● TASK STATEMENT
The required output is the lines below from the line containing "in joint decisions." to the line containing "- Implement structured", inclusive, retyped exactly. No other lines belong in it.

● GIVEN DATA
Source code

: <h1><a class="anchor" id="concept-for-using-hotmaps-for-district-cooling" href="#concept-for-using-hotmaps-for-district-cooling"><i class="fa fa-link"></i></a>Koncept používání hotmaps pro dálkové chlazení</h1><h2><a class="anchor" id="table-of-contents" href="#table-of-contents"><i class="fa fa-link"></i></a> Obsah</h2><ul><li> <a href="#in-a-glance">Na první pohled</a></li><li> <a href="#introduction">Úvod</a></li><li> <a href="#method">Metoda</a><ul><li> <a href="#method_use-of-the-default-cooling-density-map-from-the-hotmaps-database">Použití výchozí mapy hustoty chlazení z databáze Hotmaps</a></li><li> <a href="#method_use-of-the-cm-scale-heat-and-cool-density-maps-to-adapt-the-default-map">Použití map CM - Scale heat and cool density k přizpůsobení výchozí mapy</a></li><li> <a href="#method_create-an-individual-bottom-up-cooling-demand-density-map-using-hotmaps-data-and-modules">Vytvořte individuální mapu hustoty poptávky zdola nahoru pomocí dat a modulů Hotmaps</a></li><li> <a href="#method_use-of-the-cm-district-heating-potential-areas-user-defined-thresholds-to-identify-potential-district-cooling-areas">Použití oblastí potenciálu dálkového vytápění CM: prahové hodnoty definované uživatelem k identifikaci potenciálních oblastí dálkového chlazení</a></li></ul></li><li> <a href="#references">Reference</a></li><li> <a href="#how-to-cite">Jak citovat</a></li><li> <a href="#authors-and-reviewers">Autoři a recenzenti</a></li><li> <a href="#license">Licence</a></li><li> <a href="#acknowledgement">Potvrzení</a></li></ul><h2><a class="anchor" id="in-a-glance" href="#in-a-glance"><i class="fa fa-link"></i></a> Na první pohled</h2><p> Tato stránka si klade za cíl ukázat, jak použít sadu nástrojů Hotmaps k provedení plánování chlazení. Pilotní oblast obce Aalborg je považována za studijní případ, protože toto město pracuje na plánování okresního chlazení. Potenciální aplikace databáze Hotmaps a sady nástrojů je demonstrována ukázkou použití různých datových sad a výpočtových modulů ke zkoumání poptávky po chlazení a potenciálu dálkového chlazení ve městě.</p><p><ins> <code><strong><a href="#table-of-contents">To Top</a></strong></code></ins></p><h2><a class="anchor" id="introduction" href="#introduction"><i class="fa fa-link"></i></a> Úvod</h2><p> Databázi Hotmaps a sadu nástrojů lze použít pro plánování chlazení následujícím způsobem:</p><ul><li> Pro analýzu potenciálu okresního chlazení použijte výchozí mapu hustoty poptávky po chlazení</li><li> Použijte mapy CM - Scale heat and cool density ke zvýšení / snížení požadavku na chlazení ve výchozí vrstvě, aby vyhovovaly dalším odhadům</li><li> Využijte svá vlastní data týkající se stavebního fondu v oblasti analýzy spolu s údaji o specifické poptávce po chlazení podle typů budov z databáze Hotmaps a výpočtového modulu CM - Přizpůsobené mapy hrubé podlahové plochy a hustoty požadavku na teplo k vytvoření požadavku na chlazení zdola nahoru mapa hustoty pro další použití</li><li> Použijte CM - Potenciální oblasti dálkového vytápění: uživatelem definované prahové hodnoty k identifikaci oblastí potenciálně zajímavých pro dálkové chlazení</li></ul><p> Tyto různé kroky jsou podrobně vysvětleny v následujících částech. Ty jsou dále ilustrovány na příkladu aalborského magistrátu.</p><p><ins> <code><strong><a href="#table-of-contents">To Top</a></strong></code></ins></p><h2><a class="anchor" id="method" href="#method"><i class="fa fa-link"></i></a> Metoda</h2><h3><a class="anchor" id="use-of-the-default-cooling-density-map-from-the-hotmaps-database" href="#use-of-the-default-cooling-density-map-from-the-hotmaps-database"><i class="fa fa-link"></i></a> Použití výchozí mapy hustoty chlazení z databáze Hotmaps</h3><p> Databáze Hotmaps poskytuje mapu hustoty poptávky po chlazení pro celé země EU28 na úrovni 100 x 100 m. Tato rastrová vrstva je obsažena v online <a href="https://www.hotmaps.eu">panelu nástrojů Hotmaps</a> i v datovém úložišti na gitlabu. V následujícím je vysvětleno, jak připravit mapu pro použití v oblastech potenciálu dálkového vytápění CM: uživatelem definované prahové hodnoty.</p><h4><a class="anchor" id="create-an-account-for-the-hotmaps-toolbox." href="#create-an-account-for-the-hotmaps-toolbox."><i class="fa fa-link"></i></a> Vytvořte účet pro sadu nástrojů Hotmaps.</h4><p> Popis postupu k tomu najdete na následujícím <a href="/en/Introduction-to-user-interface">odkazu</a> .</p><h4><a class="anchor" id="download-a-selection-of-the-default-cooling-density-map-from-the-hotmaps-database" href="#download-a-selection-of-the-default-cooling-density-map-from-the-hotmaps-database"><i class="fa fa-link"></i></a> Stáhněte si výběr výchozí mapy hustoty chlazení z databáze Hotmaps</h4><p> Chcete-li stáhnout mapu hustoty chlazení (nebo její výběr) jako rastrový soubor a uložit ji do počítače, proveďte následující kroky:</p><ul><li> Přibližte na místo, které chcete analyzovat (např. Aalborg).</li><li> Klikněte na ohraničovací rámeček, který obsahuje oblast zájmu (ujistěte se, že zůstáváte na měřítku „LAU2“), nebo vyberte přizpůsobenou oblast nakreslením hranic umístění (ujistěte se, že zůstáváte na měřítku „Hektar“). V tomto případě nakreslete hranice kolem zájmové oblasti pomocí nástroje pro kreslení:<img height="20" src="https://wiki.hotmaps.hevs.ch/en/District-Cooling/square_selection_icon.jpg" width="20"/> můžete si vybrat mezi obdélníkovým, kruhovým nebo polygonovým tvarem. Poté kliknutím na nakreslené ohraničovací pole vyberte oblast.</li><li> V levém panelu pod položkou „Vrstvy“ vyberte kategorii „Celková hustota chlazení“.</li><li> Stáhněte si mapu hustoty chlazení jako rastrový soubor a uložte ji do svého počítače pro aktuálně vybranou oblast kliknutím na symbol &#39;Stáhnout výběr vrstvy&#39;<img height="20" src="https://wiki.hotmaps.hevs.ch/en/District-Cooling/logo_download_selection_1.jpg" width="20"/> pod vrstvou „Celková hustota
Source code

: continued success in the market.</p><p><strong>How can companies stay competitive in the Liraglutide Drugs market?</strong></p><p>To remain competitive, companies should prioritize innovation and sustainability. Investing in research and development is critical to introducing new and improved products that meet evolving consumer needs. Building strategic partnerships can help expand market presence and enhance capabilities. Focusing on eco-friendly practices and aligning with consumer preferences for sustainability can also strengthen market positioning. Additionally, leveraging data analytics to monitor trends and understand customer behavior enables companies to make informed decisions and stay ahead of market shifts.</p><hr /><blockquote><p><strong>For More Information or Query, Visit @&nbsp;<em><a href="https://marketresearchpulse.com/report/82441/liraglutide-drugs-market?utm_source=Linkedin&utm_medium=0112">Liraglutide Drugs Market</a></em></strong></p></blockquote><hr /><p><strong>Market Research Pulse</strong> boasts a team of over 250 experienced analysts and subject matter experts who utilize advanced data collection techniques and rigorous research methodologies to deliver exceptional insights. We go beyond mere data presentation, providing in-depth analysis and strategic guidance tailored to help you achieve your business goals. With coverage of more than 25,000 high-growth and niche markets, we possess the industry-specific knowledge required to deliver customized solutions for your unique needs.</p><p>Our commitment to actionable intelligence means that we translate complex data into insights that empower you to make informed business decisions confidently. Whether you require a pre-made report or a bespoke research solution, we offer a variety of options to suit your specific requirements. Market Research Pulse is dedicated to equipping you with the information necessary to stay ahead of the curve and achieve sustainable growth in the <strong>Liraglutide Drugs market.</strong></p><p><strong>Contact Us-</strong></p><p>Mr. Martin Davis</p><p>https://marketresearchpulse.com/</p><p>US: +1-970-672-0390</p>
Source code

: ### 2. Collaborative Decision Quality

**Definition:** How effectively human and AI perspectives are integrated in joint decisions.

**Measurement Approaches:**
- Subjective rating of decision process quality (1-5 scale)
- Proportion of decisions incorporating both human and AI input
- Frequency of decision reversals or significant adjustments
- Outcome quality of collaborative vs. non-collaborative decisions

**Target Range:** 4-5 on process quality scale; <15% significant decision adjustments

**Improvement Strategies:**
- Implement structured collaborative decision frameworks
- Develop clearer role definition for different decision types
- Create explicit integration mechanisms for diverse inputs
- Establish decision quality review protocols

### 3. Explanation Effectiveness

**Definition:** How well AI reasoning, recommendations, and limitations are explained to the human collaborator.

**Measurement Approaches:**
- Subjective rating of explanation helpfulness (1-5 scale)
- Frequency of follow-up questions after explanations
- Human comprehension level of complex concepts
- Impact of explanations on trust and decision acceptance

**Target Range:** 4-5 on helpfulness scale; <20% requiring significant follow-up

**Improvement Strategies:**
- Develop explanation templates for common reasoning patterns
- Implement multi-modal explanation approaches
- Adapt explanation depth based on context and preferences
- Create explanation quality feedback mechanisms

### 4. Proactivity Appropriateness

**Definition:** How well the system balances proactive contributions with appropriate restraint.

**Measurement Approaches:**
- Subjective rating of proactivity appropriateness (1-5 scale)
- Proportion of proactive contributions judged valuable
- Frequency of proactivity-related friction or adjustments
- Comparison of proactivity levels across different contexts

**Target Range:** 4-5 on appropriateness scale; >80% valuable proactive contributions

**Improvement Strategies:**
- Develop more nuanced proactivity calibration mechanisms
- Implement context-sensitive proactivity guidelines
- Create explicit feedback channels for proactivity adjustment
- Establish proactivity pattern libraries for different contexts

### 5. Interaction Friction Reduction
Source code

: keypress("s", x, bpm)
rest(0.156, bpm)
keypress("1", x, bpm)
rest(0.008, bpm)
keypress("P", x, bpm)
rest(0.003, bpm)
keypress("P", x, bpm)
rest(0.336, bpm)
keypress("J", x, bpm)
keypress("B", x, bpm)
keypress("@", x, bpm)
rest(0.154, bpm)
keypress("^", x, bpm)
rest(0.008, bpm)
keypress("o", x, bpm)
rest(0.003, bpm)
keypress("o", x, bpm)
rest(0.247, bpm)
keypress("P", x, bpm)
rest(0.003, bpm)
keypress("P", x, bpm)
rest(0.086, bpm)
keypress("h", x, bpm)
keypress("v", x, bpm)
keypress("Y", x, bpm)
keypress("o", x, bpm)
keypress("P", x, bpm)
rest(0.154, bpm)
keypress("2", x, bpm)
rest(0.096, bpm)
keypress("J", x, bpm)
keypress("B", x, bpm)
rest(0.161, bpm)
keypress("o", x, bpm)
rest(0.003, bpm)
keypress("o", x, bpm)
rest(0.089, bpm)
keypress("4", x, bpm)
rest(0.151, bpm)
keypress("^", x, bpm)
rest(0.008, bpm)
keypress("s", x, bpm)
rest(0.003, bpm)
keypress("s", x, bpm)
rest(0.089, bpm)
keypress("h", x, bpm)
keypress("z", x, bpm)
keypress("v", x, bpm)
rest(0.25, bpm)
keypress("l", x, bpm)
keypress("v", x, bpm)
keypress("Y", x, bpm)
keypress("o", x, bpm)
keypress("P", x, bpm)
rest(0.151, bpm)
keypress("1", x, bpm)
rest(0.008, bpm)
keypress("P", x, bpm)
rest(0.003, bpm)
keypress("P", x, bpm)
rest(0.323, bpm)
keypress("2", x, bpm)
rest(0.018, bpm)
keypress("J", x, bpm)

● RESPONSE BELOW
**Definition:** How effectively human and AI perspectives are integrated in joint decisions.

**Measurement Approaches:**
- Subjective rating of decision process quality (1-5 scale)
- Proportion of decisions incorporating both human and AI input
- Frequency of decision reversals or significant adjustments
- Outcome quality of collaborative vs. non-collaborative decisions

**Target Range:** 4-5 on process quality scale; <15% significant decision adjustments

**Improvement Strategies:**
- Implement structured collaborative decision frameworks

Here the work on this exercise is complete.